Current CIIR Projects
Current CIIR Projects l Recent Projects
The Lemur Project is a collaboration with the CIIR and the School of Computer Science at Carnegie Mellon University. The Lemur Toolkit is designed to facilitate research in language modeling and information retrieval, where IR is broadly interpreted to include such technologies as ad hoc and distributed retrieval, cross-language IR, summarization, filtering, and classification. As part of the Lemur project, the CIIR has developed Indri, a language model-based search engine for complex queries. In an NSF funded CRI collaborative research project between UMass Amherst and CMU, the team is focusing on the continued development of the open-source Lemur software toolkit for language modeling and information retrieval.
Connecting the Ephemeral and Archival Information Networks
This NSF-funded project is a collaboration with the CIIR, Carnegie Mellon University, and RMIT University. The team will use the explicit and implicit links between the ephemeral and archival networks to improve the effectiveness of search that is targeted at social data, web data, or both. Researchers will demonstrate the validity of our hypothesis using a range of existing TREC tasks focused on either social media search or web search. In addition, we will explore two new tasks, conversation search and aggregated social search, which can exploit the integrated network of ephemeral and archival information.
Transforming Long Queries
The focus of this NSF-funded project is on developing retrieval algorithms and query processing techniques that will significantly improve the effectiveness of long queries. A specific emphasis is on techniques for transforming long queries into semantically equivalent queries that produce better search results. In contrast to purely linguistic approaches to paraphrasing, query transformation is done in the context of, and guided by, retrieval models. Query transformation steps such as stemming, segmentation, and expansion have been studied for many years, and we are both extending and integrating this work in a common framework.
Mining a Million Scanned Books: Linguistic and Structure Analysis, Fast Expanded Search, and Improved OCR
This NSF-funded Data Intensive Computing project is a collaborative project with Tufts University and the Internet Archive. It aims for transformative advances in current technology, to provide improved automatic support for search and analysis, through the use of data-intensive processing of large corpora. This research is being carried out using a collection of over a million scanned books gathered by the Internet Archive. The collection includes 8.5 terabytes of text and half a petabyte of scanned images. CIIR Researchers will develop new approaches to processing the large collection. The resulting improved corpus will be indexed at the Internet Archive, allowing more accurate and powerful search. Researchers at Tufts University will develop approaches for exploratory data analysis on the processed collection.
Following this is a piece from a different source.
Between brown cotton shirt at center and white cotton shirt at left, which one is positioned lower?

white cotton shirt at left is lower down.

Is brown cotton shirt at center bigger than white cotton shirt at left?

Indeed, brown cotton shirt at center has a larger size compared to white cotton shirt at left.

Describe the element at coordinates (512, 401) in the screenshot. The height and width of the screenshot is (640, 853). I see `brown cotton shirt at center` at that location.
Learning Word Relationships Using TupleFlow
This NSF-funded Cluster Exploratory (CluE) project explores how to use semantic relationships between words and how they can be used to express the same content in order to improve the effectiveness of the ranking. We will find those relationships using the Google/IBM cluster and a new distributed computational framework that was developed at UMass Amherst. The TupleFlow system was developed for the type of indexing and analysis operations that are required for the study of word relationships on a large scale. TupleFlow is an extension of MapReduce, with advantages in terms of flexibility, scalability, disk abstraction, and low abstraction penalties.
Broad Operational Language Technology (BOLT)
The Broad Operational Language Technology (BOLT) Program has a goal of creating technology capable of translating multiple foreign languages in all genres, retrieving information from the translated material, and enabling bilingual communication via speech or text. The CIIR at UMass Amherst is part of the IBM team. The CIIR will be focusing on developing a cross-lingual information retrieval system for informal document genres (e.g., forums).
Proteus Infrastructure: Work Aggregation and Entity Extraction
This Mellon Foundation grant supports development of software and techniques for scholars in the humanities to use in processing large corpora of digitized books. Specifically, this a pilot project to build and evaluate research infrastructure for scanned books. While there are several large scanned book collections (for example the Internet Archive) much of this is unstructured and not easily used by scholars in the humanities. The grant will support building a Proteus infrastructure which will help scholars navigate and use such collections more easily. Components of the infrastructure include automatically identifying a book’s language, linking multiple editions of canonical works, finding quotations in canonical works, and entity detection.
OCRing Early Modern Text
This Mellon Foundation grant is part of a larger grant to Texas A&M. The teams will recognize the text from the 18th century English books using optical character recognition systems, and they will use their technology to automatically estimate OCR errors and correct the output of multiple OCR engines. This will be done using fast alignment algorithms.
Situation Understanding Bot Through Language and Environment (SUBTLE)
This USAR MURI project is a collaboration with Cornell, George Mason, Stanford, University of Pennsylvania, University of Massachusetts Amherst, and University of Massachusetts Lowell. The researchers are developing methods for constructing a computationally tractable end-to-end system for a habitable subset of English, including both a formal representation of the implicit meaning of utterances and the generation of control programs for a robot platform. They are also developing a virtual simulation of the USAR environment to enable inexpensive large-scale corpus collection to proceed during many stages of system development.The UMass Amherst team is working on the natural language processing and machine learning research on the project, specifically the command interface and command logic.
Flexible Acquisition and Understanding System for Text (FAUST)
DARPA project is developing an automated machine reading system that makes the information in natural language texts accessible to formal reading systems. UMass Amherst is part of the SRI International team that also consists of Columbia, Stanford, University of Illinois, University of Washington, University of Wisconsin, and Wake Forest University.